I am not totally ignorant when it comes to the cause of this situation; I have read studies in such renowned periodicals as Readers Digest, Good Housekeeping and Men's Health. I have even forcefully digested Psychology for Dummies, a modern guide to relationships between fathers and sons. These publications speak of developing compassionate, caring, loving relationships with dear old Dad, and working toward understanding what makes him tick, or why you have developed a tick because of him. I must also learn to appreciate his uniqueness and tune in to how he expresses his love for his children. This is sound advice; I can understand the common sense these articles provide, and their logical approach to regaining common ground.

I can't blame the problem on a bad childhood, or contrary parents that didn't care about how their kids turned out; our parents were great! I can honestly say that I always knew that I was loved in our home. My father made the effort to teach my siblings and me everything he could in a thoughtful and precise manner. He was not afraid to admit that he was not up to snuff on a particular subject. Dad would either educate himself through "book learnin'" or bring in a recognized expert to fill in the blanks. You would think that a man with only an eighth grade education would be limited in what he could pass on to his kids. Not true with my father, he studied books on science, math and spelling on our kitchen table to further his knowledge. We knew, without a doubt, that education was an important issue to both our parents.

When I graduated high school and decided that college was not for me, Dad was disappointed to be sure. He barely skipped a beat before sitting me down and stressing continuing education through all other available avenues. He then brought me, full time, into the family business and began to teach me the art of managing a trading post "by the seat of your pants". It wasn't long before Steve returned from law school, with three degrees in his back pocket and a highly developed opinion concerning business management, among other things By then I had earned my first (unofficial) degree in small business management and tradingpostology from Professor Duke. Since opinionated characters are common in our family, it took Steve and me a while to amend our philosophies and work together. That, however, is another story altogether.

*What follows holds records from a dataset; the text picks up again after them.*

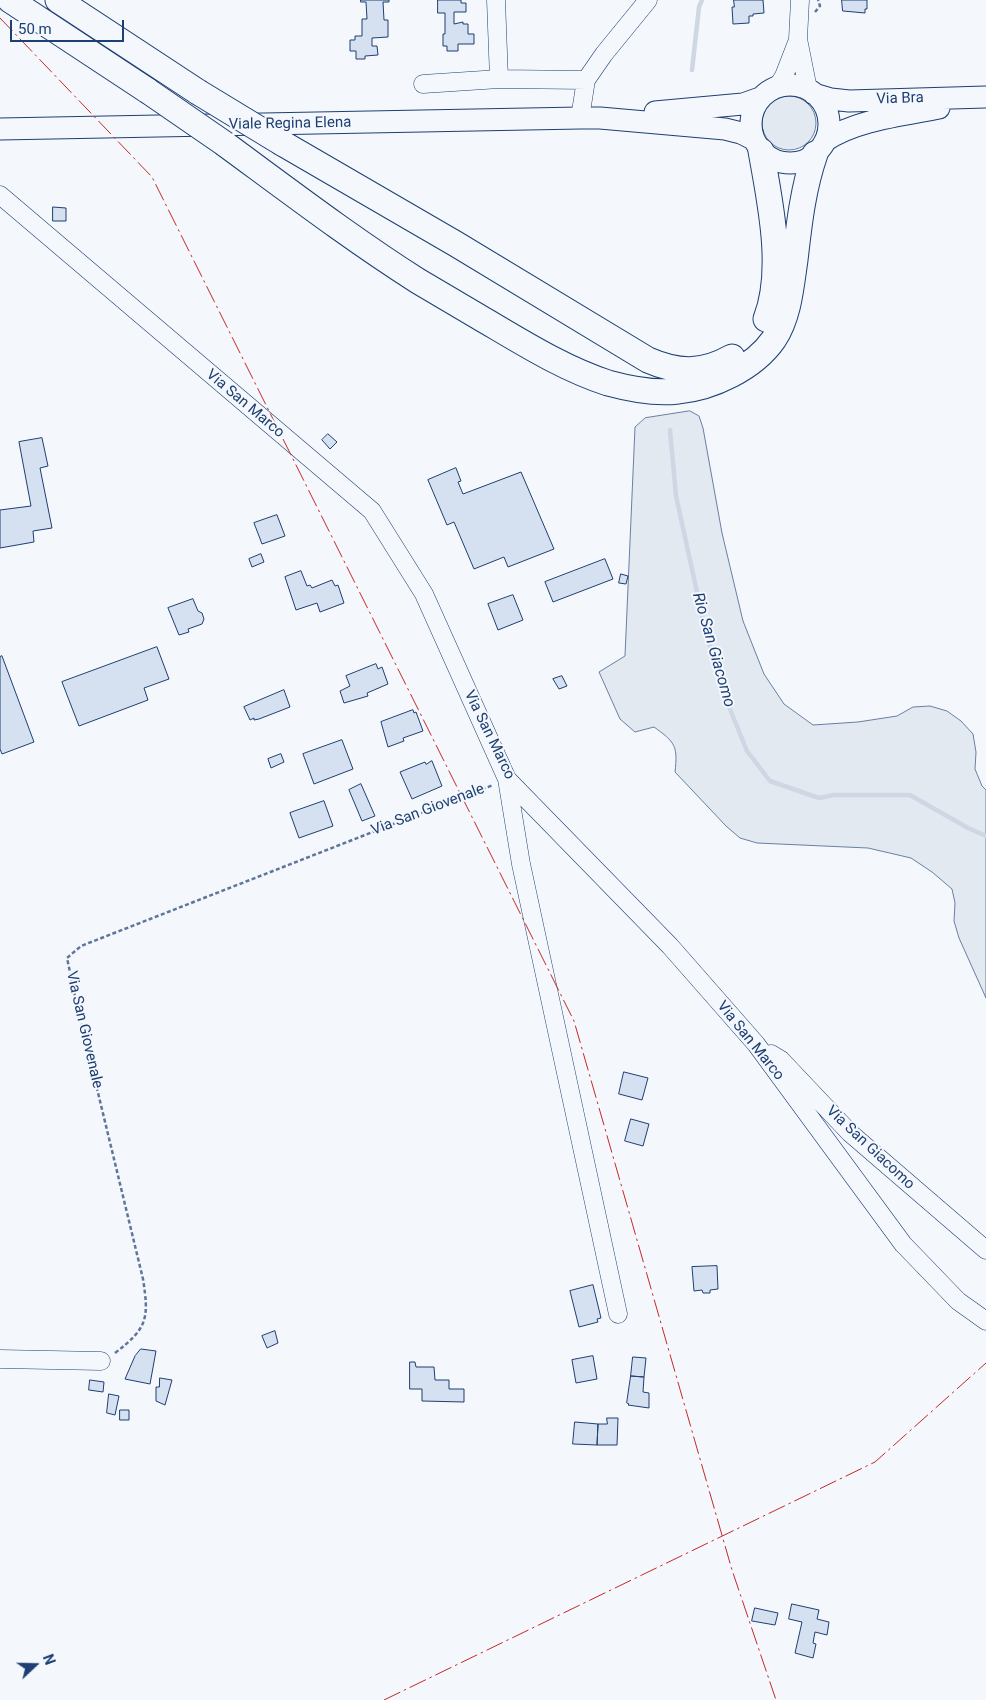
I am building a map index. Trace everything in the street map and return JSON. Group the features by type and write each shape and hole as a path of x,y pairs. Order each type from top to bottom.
{"highway":[{"path":"10,0 148,91 225,144 337,226 417,280 527,346 608,383 661,392 700,387 750,365 773,340 782,325 791,292 803,203 810,169 820,148"},
{"path":"58,0 198,92 456,244 636,354 666,368 679,370 709,367 725,361 752,342 760,331 769,310 773,296 775,256 770,207 757,145"}],"main road":[{"path":"792,85 811,92 822,102 827,112 829,123 828,134 820,148 807,160 787,164 768,157 757,145 751,128 751,117 754,107 769,93 792,85"},
{"name":"Via Bra","path":"811,92 831,99 849,101 986,99"},
{"name":"Viale Regina Elena","path":"0,129 590,118 743,104 769,93"},
{"name":"Via Bra","path":"820,148 839,133 870,122 986,99"},
{"name":"Viale Regina Elena","path":"590,118 725,130 741,133 757,145"}],"street":[{"path":"496,0 499,78"},
{"path":"590,118 586,80 604,54 648,0"},
{"path":"800,0 798,39 811,92"},
{"path":"769,93 784,76 798,39"},
{"path":"423,84 499,78 586,80"},
{"name":"Via San Marco","path":"0,195 372,512 424,594 507,779 670,946 756,1044 903,1244 958,1301 986,1320"},
{"path":"507,779 521,864 618,1314"},
{"name":"Via San Giacomo","path":"756,1044 781,1060 850,1133 986,1250"},
{"path":"0,1359 101,1361"}],"path":[{"name":"Via San Giovenale","path":"101,1361 110,1357 134,1339 144,1324 147,1303 143,1279 67,958 81,946 507,779"}],"shaded area":[{"path":"789,96 799,98 808,104 814,113 816,123 814,133 808,142 799,148 789,150 779,148 770,142 764,133 762,123 764,113 770,104 779,98"},
{"path":"690,411 699,416 703,428 722,533 743,621 764,674 784,704 813,725 858,722 897,716 913,707 930,706 947,711 961,721 973,734 976,752 975,769 982,786 986,790 986,998 959,938 954,921 955,903 952,889 932,872 911,858 868,848 757,843 740,838 726,826 675,772 676,756 674,745 667,737 654,727 635,732 620,719 599,672 625,656 635,427 645,418"}],"building":[{"path":"361,0 389,0 389,2 383,2 384,20 388,20 388,37 372,38 372,46 377,46 378,55 365,56 365,59 356,59 356,51 350,51 350,40 355,40 355,36 362,36 362,19 367,19 366,2 361,2"},
{"path":"438,0 461,0 461,3 466,3 466,12 454,12 454,24 463,22 463,24 468,24 468,34 474,34 474,44 458,44 458,51 447,51 447,46 443,46 445,13 438,13"},
{"path":"734,0 763,0 764,13 749,16 749,23 733,24 732,7 734,7"},
{"path":"842,0 867,0 867,9 865,9 865,13 843,11"},
{"path":"53,207 66,208 66,221 53,221"},
{"path":"328,434 337,442 330,449 322,440"},
{"path":"42,438 48,466 40,468 52,528 33,531 34,542 0,548 0,510 31,506 19,442"},
{"path":"456,468 461,481 458,482 463,494 521,472 554,549 508,567 504,557 474,569 454,522 447,525 428,480"},
{"path":"277,515 285,536 262,544 254,523"},
{"path":"261,554 264,562 252,567 249,559"},
{"path":"605,559 613,579 553,602 545,582"},
{"path":"301,571 307,586 310,585 312,588 332,580 335,586 338,585 344,603 320,612 317,603 296,610 285,577"},
{"path":"621,574 628,576 626,584 619,583"},
{"path":"513,595 523,620 498,630 488,604"},
{"path":"193,599 204,619 202,624 188,629 189,632 179,635 168,608"},
{"path":"157,647 169,679 144,688 148,700 79,726 62,682"},
{"path":"2,656 34,742 2,754 0,749 0,657"},
{"path":"376,664 378,669 382,667 388,684 367,693 368,696 344,703 340,691 350,686 346,676"},
{"path":"562,676 567,686 559,689 553,679"},
{"path":"284,690 290,707 259,719 254,720 254,718 250,720 244,707"},
{"path":"413,710 414,713 416,712 423,731 403,738 404,741 388,747 381,722"},
{"path":"342,740 353,769 314,784 303,754"},
{"path":"281,754 284,762 271,768 268,759"},
{"path":"432,761 442,786 412,799 400,772"},
{"path":"361,784 375,816 362,821 349,790"},
{"path":"324,801 333,826 299,838 290,813"},
{"path":"624,1072 648,1078 642,1100 619,1094"},
{"path":"631,1119 649,1124 643,1146 625,1141"},
{"path":"717,1266 718,1289 710,1290 710,1293 703,1293 702,1290 694,1291 692,1267"},
{"path":"593,1285 601,1318 597,1319 598,1322 579,1327 570,1291"},
{"path":"275,1331 278,1343 267,1348 262,1336"},
{"path":"141,1349 156,1351 150,1384 125,1379 135,1356"},
{"path":"593,1356 597,1379 576,1383 572,1360"},
{"path":"633,1357 646,1358 644,1377 631,1376"},
{"path":"410,1362 415,1362 416,1367 434,1367 435,1380 449,1380 449,1389 464,1389 464,1402 422,1401 422,1389 410,1389"},
{"path":"631,1376 644,1377 643,1392 649,1393 649,1408 628,1405"},
{"path":"160,1378 172,1380 165,1405 156,1401 156,1387 159,1387"},
{"path":"90,1380 104,1382 103,1392 89,1390"},
{"path":"109,1394 119,1396 115,1415 107,1413"},
{"path":"120,1410 129,1410 129,1420 120,1420"},
{"path":"607,1418 618,1418 617,1445 597,1445 598,1424 607,1424"},
{"path":"575,1422 598,1424 597,1445 573,1444"},
{"path":"792,1604 819,1610 817,1619 829,1622 827,1635 815,1632 813,1643 816,1644 813,1658 795,1653 802,1622 789,1619"},
{"path":"755,1608 778,1613 775,1625 752,1621"}],"waterway":[{"name":"Rio San Giacomo","path":"692,70 699,7 702,0"},
{"name":"Rio San Giacomo","path":"670,430 676,496 704,624 723,692 747,751 770,781 819,798 834,795 910,795 968,828 986,836"}],"power":[{"path":"0,18 152,177 574,1021 732,1570 776,1700"},
{"path":"384,1700 875,1462 986,1363"}]}
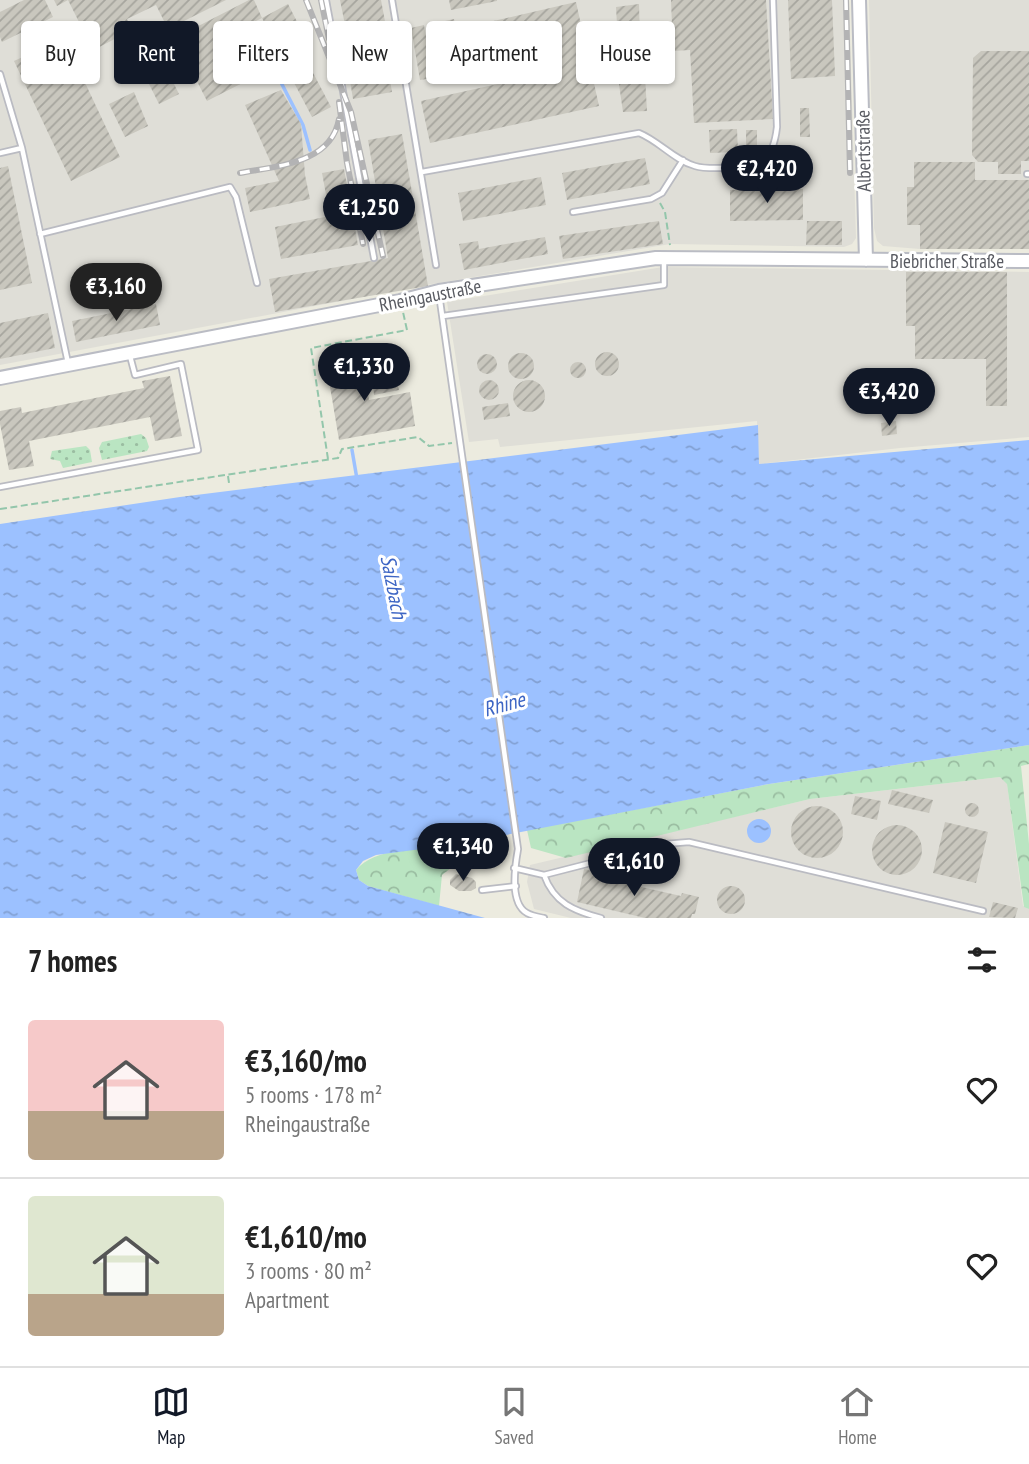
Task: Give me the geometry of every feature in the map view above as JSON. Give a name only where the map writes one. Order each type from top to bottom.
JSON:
[{"type":"street","name":"Albertstraße","points":[[859,0],[866,260]]},
{"type":"street","name":"Rheingaustraße","points":[[0,378],[400,301],[439,291],[664,257],[866,260]]},
{"type":"street","name":"Biebricher Straße","points":[[866,260],[1029,261]]},
{"type":"lane","points":[[326,0],[374,258]]},
{"type":"lane","points":[[391,0],[436,265]]},
{"type":"lane","points":[[422,172],[639,133],[695,166],[751,167],[766,160],[775,144],[777,127],[773,0]]},
{"type":"lane","points":[[0,74],[22,148],[68,364]]},
{"type":"lane","points":[[0,153],[22,148]]},
{"type":"lane","points":[[573,212],[651,199],[662,193],[682,160]]},
{"type":"lane","points":[[40,234],[230,187],[236,197],[257,283]]},
{"type":"lane","points":[[443,316],[664,285],[664,257]]},
{"type":"lane","points":[[439,291],[518,849],[514,868],[517,903],[527,913],[544,918]]},
{"type":"lane","points":[[0,487],[198,450],[181,364],[135,375],[129,352]]},
{"type":"lane","points":[[514,868],[544,875],[665,844],[690,842],[983,911]]},
{"type":"lane","points":[[544,875],[548,886],[566,906],[601,918]]},
{"type":"lane","points":[[482,890],[516,886]]},
{"type":"path","points":[[656,196],[665,212],[670,244]]},
{"type":"path","points":[[328,459],[311,348],[407,330],[400,301]]},
{"type":"path","points":[[0,509],[338,458],[342,449],[418,437],[429,446],[460,441]]},
{"type":"path","points":[[228,475],[229,483]]},
{"type":"shaded area","points":[[0,0],[849,0],[856,238],[852,244],[844,247],[670,244],[432,284],[0,365]]},
{"type":"shaded area","points":[[869,0],[1029,0],[1029,249],[920,249],[883,246],[877,241],[874,228]]},
{"type":"shaded area","points":[[663,267],[1029,272],[1029,437],[759,464],[757,421],[500,447],[498,439],[469,442],[447,302]]},
{"type":"shaded area","points":[[1000,777],[1007,783],[1023,906],[1029,909],[1029,918],[571,918],[534,909],[527,882],[530,865],[810,799]]},
{"type":"green space","points":[[141,434],[146,438],[149,447],[147,451],[102,460],[99,448],[102,442]]},
{"type":"green space","points":[[86,446],[90,450],[92,462],[63,468],[60,461],[50,459],[52,451]]},
{"type":"green space","points":[[1029,745],[1029,764],[1021,766],[1029,844],[1029,909],[1024,907],[1007,784],[1000,777],[810,799],[566,858],[531,848],[527,830],[769,784]]},
{"type":"green space","points":[[447,846],[456,864],[442,875],[439,906],[368,886],[359,880],[356,870],[375,857],[398,851]]},
{"type":"water","name":"Rhine","points":[[758,425],[759,464],[1029,440],[1029,745],[769,784],[459,844],[376,855],[363,861],[356,870],[359,880],[368,886],[485,918],[0,918],[0,524],[180,497]]},
{"type":"water","points":[[759,819],[768,822],[771,831],[768,840],[759,843],[750,840],[747,831],[750,822]]},
{"type":"building","points":[[24,0],[45,0],[53,17],[45,21],[21,21],[21,33],[2,42],[0,12]]},
{"type":"building","points":[[54,0],[68,0],[57,6]]},
{"type":"building","points":[[68,0],[226,0],[184,21],[164,21],[156,5],[127,19],[128,21],[114,21],[114,39],[100,47],[100,21],[78,21]]},
{"type":"building","points":[[249,0],[254,0],[262,18],[256,21],[213,21],[213,84],[240,84],[207,101],[198,84],[199,26]]},
{"type":"building","points":[[340,0],[381,0],[385,21],[344,21]]},
{"type":"building","points":[[449,0],[497,0],[497,1],[451,10]]},
{"type":"building","points":[[671,0],[766,0],[773,119],[694,123],[690,50],[675,51],[675,21],[672,21]]},
{"type":"building","points":[[788,0],[832,0],[835,76],[791,79]]},
{"type":"building","points":[[576,2],[580,21],[576,21],[576,84],[594,84],[599,106],[430,143],[421,101],[498,84],[562,84],[562,21],[493,21]]},
{"type":"building","points":[[288,4],[297,21],[264,21],[262,18]]},
{"type":"building","points":[[639,4],[639,21],[617,21],[616,7]]},
{"type":"building","points":[[424,25],[426,79],[420,80],[412,28]]},
{"type":"building","points":[[981,51],[1029,51],[1029,161],[1021,161],[1021,174],[998,174],[998,162],[978,162],[972,155],[973,58]]},
{"type":"building","points":[[21,58],[21,76],[14,61]]},
{"type":"building","points":[[313,73],[331,107],[312,117],[295,84],[313,84]]},
{"type":"building","points":[[25,84],[86,84],[120,157],[71,181]]},
{"type":"building","points":[[149,84],[174,84],[179,94],[159,104]]},
{"type":"building","points":[[350,84],[391,84],[392,92],[353,99]]},
{"type":"building","points":[[619,84],[645,84],[647,111],[623,112]]},
{"type":"building","points":[[281,90],[301,124],[305,175],[310,199],[250,212],[245,188],[279,181],[245,105]]},
{"type":"building","points":[[134,92],[148,126],[125,137],[109,104]]},
{"type":"building","points":[[800,108],[809,108],[810,137],[800,137]]},
{"type":"building","points":[[737,129],[738,152],[710,153],[709,130]]},
{"type":"building","points":[[746,130],[757,130],[757,152],[746,152]]},
{"type":"building","points":[[402,134],[428,286],[275,312],[269,279],[388,258],[368,140]]},
{"type":"building","points":[[645,158],[650,184],[567,200],[562,173]]},
{"type":"building","points":[[914,162],[975,162],[975,180],[1029,180],[1029,249],[920,249],[920,225],[907,225],[907,187],[914,187]]},
{"type":"building","points":[[8,166],[32,283],[0,290],[0,168]]},
{"type":"building","points":[[344,169],[358,245],[281,259],[275,227],[330,216],[322,173]]},
{"type":"building","points":[[541,177],[546,205],[463,221],[458,193]]},
{"type":"building","points":[[803,189],[803,220],[730,221],[730,190]]},
{"type":"building","points":[[659,221],[663,244],[563,259],[559,236]]},
{"type":"building","points":[[807,221],[842,221],[842,245],[806,245]]},
{"type":"building","points":[[545,237],[548,254],[464,270],[459,244],[478,241],[479,249]]},
{"type":"building","points":[[906,272],[1007,272],[1007,406],[986,406],[986,359],[915,359],[915,326],[906,326]]},
{"type":"building","points":[[156,304],[160,325],[76,342],[72,321]]},
{"type":"building","points":[[48,313],[55,348],[0,359],[0,323]]},
{"type":"building","points":[[607,352],[618,359],[619,364],[612,375],[607,376],[596,369],[595,364],[602,353]]},
{"type":"building","points":[[521,353],[530,357],[534,366],[530,375],[521,379],[512,375],[508,366],[512,357]]},
{"type":"building","points":[[487,354],[494,357],[497,364],[494,371],[487,374],[480,371],[477,364],[480,357]]},
{"type":"building","points":[[362,356],[369,400],[410,392],[415,426],[339,440],[326,363]]},
{"type":"building","points":[[578,362],[584,364],[584,376],[578,378],[572,376],[570,370],[572,364]]},
{"type":"building","points":[[170,376],[182,436],[155,441],[150,417],[29,441],[34,466],[9,470],[0,411],[21,407],[22,413],[144,388],[142,381]]},
{"type":"building","points":[[489,380],[496,383],[499,390],[496,397],[489,400],[482,397],[479,390],[482,383]]},
{"type":"building","points":[[529,380],[540,385],[545,396],[540,407],[529,412],[518,407],[513,396],[518,385]]},
{"type":"building","points":[[397,382],[399,390],[374,395],[373,386]]},
{"type":"building","points":[[508,403],[510,416],[484,420],[482,407]]},
{"type":"building","points":[[896,421],[897,434],[882,436],[881,423]]},
{"type":"building","points":[[892,790],[933,800],[929,813],[888,804]]},
{"type":"building","points":[[855,796],[881,801],[877,820],[851,814]]},
{"type":"building","points":[[972,803],[977,805],[977,815],[972,817],[967,815],[965,810],[967,805]]},
{"type":"building","points":[[817,806],[827,808],[835,814],[841,822],[841,842],[835,850],[827,856],[817,858],[807,856],[799,850],[793,842],[791,832],[793,822],[799,814],[807,808]]},
{"type":"building","points":[[945,822],[988,832],[976,883],[933,873]]},
{"type":"building","points":[[897,825],[915,832],[922,850],[915,868],[897,875],[879,868],[872,850],[879,832]]},
{"type":"building","points":[[584,869],[604,874],[603,878],[628,883],[629,879],[638,881],[637,886],[681,896],[682,893],[699,897],[695,914],[692,914],[691,918],[645,918],[577,902]]},
{"type":"building","points":[[456,874],[472,878],[476,882],[476,888],[459,891],[450,885],[450,880]]},
{"type":"building","points":[[731,886],[741,890],[745,900],[741,910],[731,914],[721,910],[717,900],[721,890]]},
{"type":"building","points":[[993,902],[1018,908],[1015,918],[989,917]]},
{"type":"waterway","name":"Salzbach","points":[[282,84],[303,125],[310,150]]},
{"type":"waterway","name":"Salzbach","points":[[352,450],[357,479]]},
{"type":"railway","points":[[306,0],[351,112],[383,256]]},
{"type":"railway","points":[[321,0],[327,29]]},
{"type":"railway","points":[[846,0],[850,173]]},
{"type":"railway","points":[[339,102],[347,163],[363,244]]},
{"type":"railway","points":[[240,173],[285,165],[314,154],[334,134],[339,119]]}]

I recently found myself in a nose to nose stand off with my own son, Spenser, concerning a matter we had differing opinions on. I was about to emphasize my point of view when my wife stepped between us and deflected my assault. As she backed me up against the kitchen sink, I found myself in another nose to nose stand off. I usually find this situation quite stimulating, but somehow this time was different. "Why is it so hard for you to communicate with your son?" she asked in a tone demanding an immediate and thoughtful answer. A number of smart retorts flashed through my mind, but the look in her eye caused me to hesitate. All that I could say was, "I don't know!" "Well maybe you should figure it out; you have the same problem with your father," she said.

After much soul searching and thoughtful meditation, I realize that only I can make amends, and diffuse future problematic situations. I know for a fact that I do not want to continue down the same antagonistic path Dad and I are traveling. And, I am adamant about maintaining good relations with my own son. I find the thought of a poor relationship with Spenser too heartbreaking to bear and can now see how my father must feel. I may have to refocus this repressed energy in a new direction though; I am sure that it is unhealthy to hold the nastiness inside. I think Steve may be ready for the next level in his trading post training. I guess that it wouldn't hurt to step up the pace and present a more aggressive lesson plan. He's a hard head anyway!